Exercise 3.8Z: Convolution of Two Rectangles
At the input of a causal LTI system (i.e. linear and time-invariant)
- with a rectangular impulse response ${h(t)}$ of duration $2 \,\text{ms}$ ,
- a rectangular pulse ${x(t)}$ of duration $T = 3 \,\text{ms}$ and amplitude $A = 2\,\text{ V}$ is applied.
The rectangular functions each start at the time $t = 0$.
In this task you are to calculate the output signal ${y(t)}$ with the help of the "Graphical Convolution".
As you can easily check, the output signal ${y(t)}$
- differs from zero only in the range between $0$ and $5 \, \text{ms}$, and
- is symmetrical at the time $t = 2.5 \, \text{ms}$.
Hints:
- This exercise belongs to the chapter "The Convolution Theorem and Operation".
- It mainly refers to the page "Graphical Convolution".
- The topic of this section is also illustrated in the interactive applet "Graphical Convolution".
Questions
Solution
(1) In general, the following applies to the convolution integral:
- $$y(t) = \int_{ - \infty }^{ + \infty } {x( \tau ) \cdot h( {t - \tau } )}\hspace{0.1cm} {\rm d}\tau.$$
Hints: The abscissas in the graph opposite have been renamed $\tau$ .
The signal value at time $t = 1 \,\text{ms}$ ms can be calculated as follows:
- Reflection of the impulse response ${h(\tau)}$,
- shift by $t = 1 \text{ ms}$ to the right (violet curve in the sketch),
- multiplication of the two functions and integration.
The product is also rectangular with the height $2 \text{ V} \cdot 300 \; \text{1/s}$ and width $1 \,\text{ms}$. This results in for the area:
- $$y( {t = 1\;{\rm{ms}}} ) \hspace{0.15 cm}\underline{= 0.6\;{\rm{V}}}{\rm{.}}$$
The green rectangle illustrates the calculation of the second signal value. Now the resulting rectangle is twice as wide after the multiplication and we get:
- $$y( {t = 2\;{\rm{ms}}} ) = 2\;{\rm{V}} \cdot {\rm{300}}\;{1}/{{\rm{s}}} \cdot 2\;{\rm{ms}}\hspace{0.15 cm}\underline{={\rm{1.2}}\;{\rm{V}}}{\rm{.}}$$
(2) Because of the symmetry of ${y(t)}$ with respect to the time $t = 2.5\, \text {ms}$ holds:
- $$y( {t = 3\;{\rm{ms}}} ) = y( {t = 2\;{\rm{ms}}} ) \hspace{0.15 cm}\underline{= {\rm{1}}{\rm{.2}}\;{\rm{V}}}{\rm{,}}$$
- $$y( {t = 4\;{\rm{ms}}} ) = y( {t = 1\;{\rm{ms}}} )\hspace{0.15 cm}\underline{ = 0.6\;{\rm{V}}}{\rm{.}}$$
(3) In subtasks (1) and (2) the signal values were calculated at discrete time points.
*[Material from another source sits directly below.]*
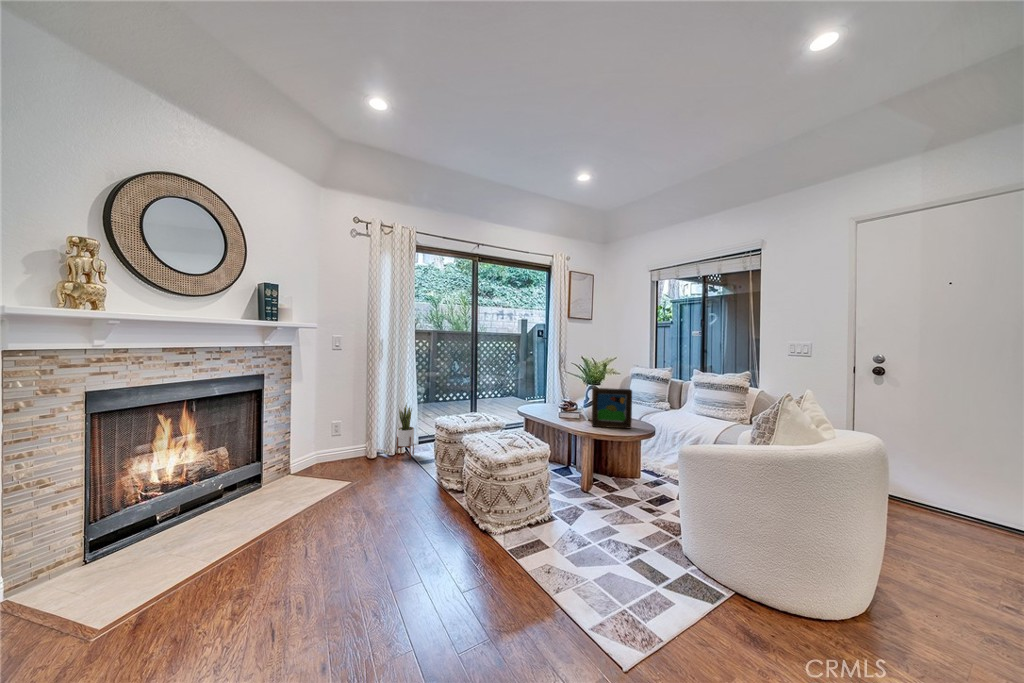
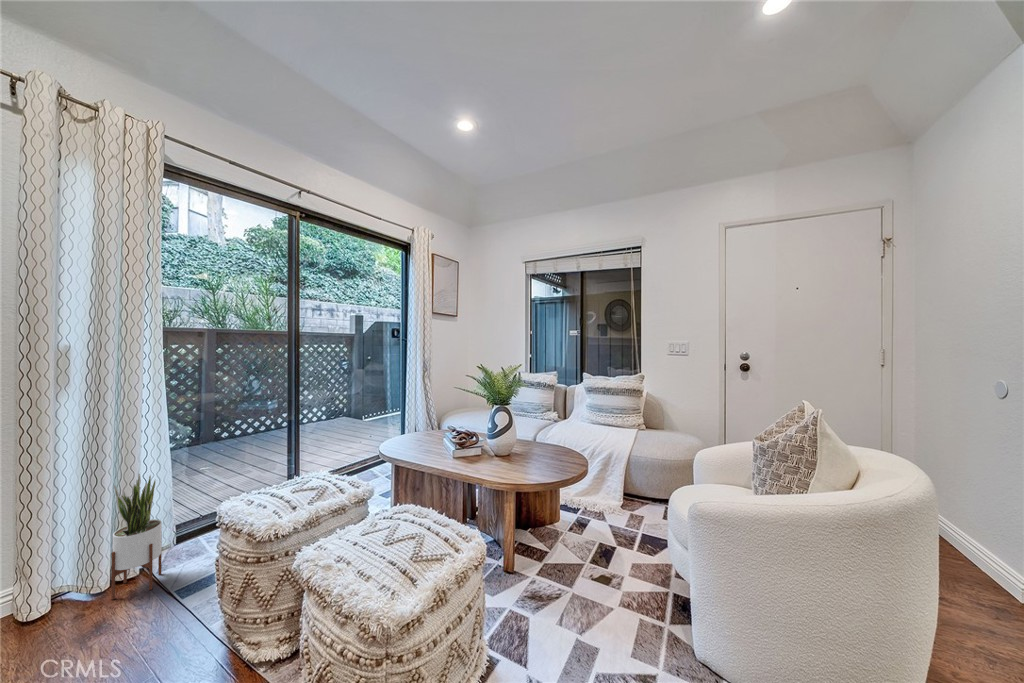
picture frame: present [592,388,632,428] -> none [506,410,559,469]

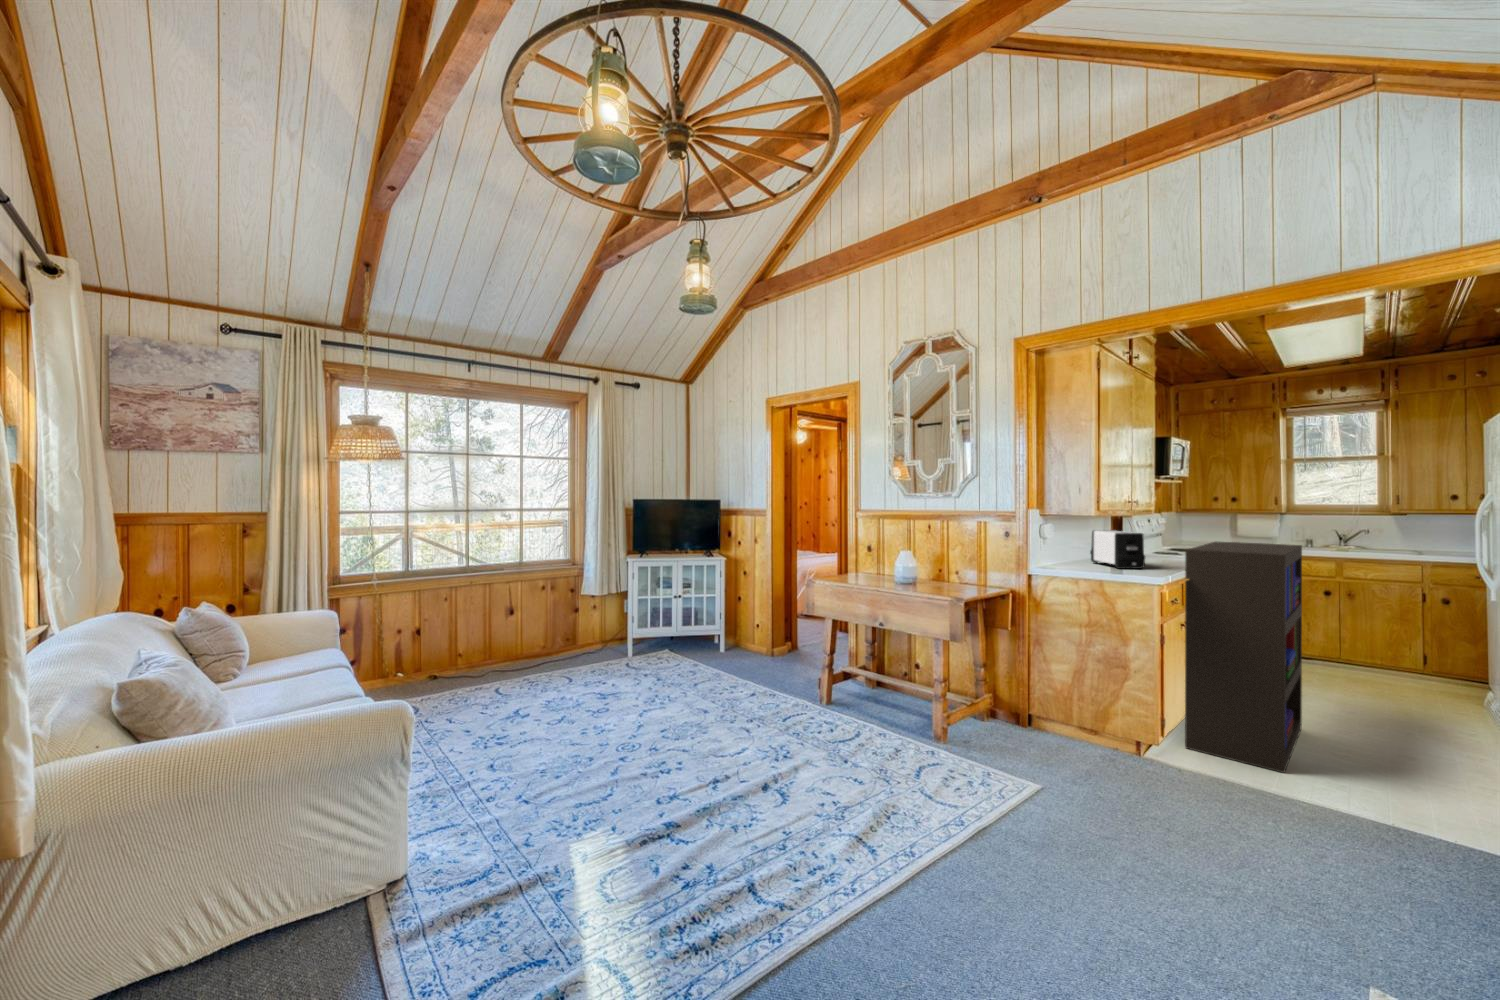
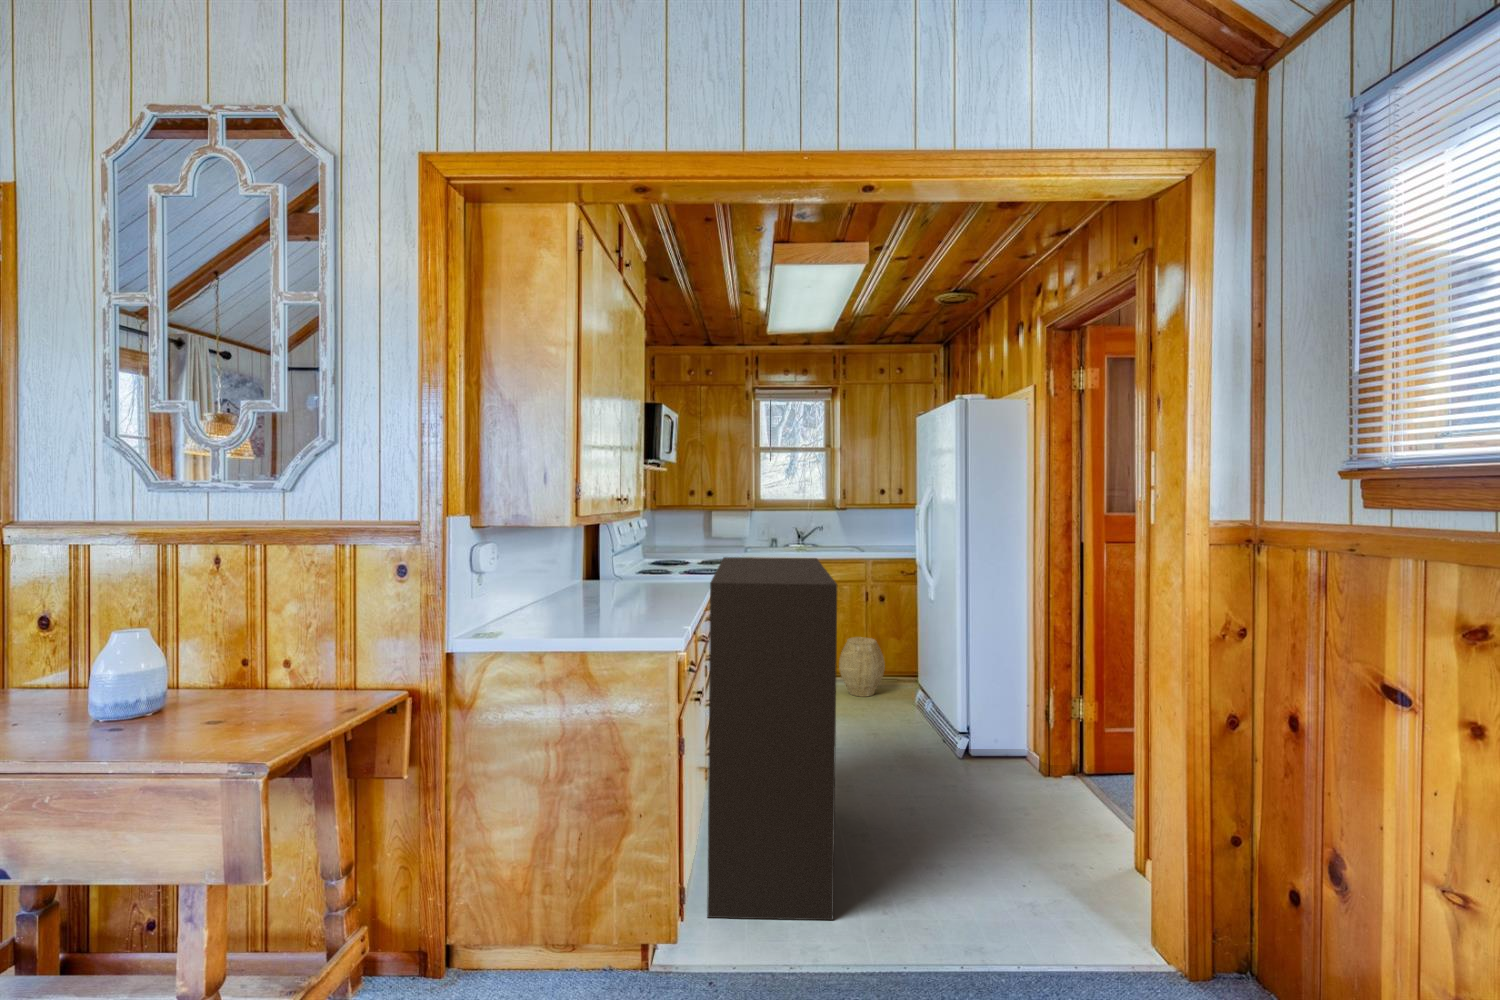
toaster: present [1090,530,1145,569] -> none [559,547,644,616]
woven basket: none [1380,632,1443,688] -> present [839,637,885,697]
- All points are to be connected by straight line segments, since the integration over rectangular functions of increasing width results in a linear course.
- This means: The output signal ${y(t)}$ is trapezoidal.
- The associated spectrum is complex and reads:
- $$Y(f) = 6 \cdot 10^{ - 3} \;{{\rm{V}}}/{{{\rm{Hz}}}} \cdot {\mathop{\rm si}\nolimits} ( {2\;{\rm{ms}}\cdot{\rm{\pi }}f} ) \cdot {\mathop{\rm si}\nolimits} ( {3\;{\rm{ms}}\cdot{\rm{\pi }}f}) \cdot {\rm{e}}^{ - {\rm{j \hspace{0.05cm}\cdot \hspace{0.05cm} 2 \hspace{0.05cm}\cdot \hspace{0.05cm}2.5\;{\rm{ms}}\hspace{0.05cm}\cdot \hspace{0.05cm} \pi }}f} .$$
- If the input pulse ${x(t)}$ had the duration $T = 2\, \text {ms}$, had the duration ${y(t)}$ would show a triangular waveform between ${t = 0}$ and $t = 4 \text { ms}$ .
- The maximum $1.2 \, \text {V}$ would then only result at the time $t = 2 \, \text {ms}$.
Proposed solutions 1 and 3 are therefore correct.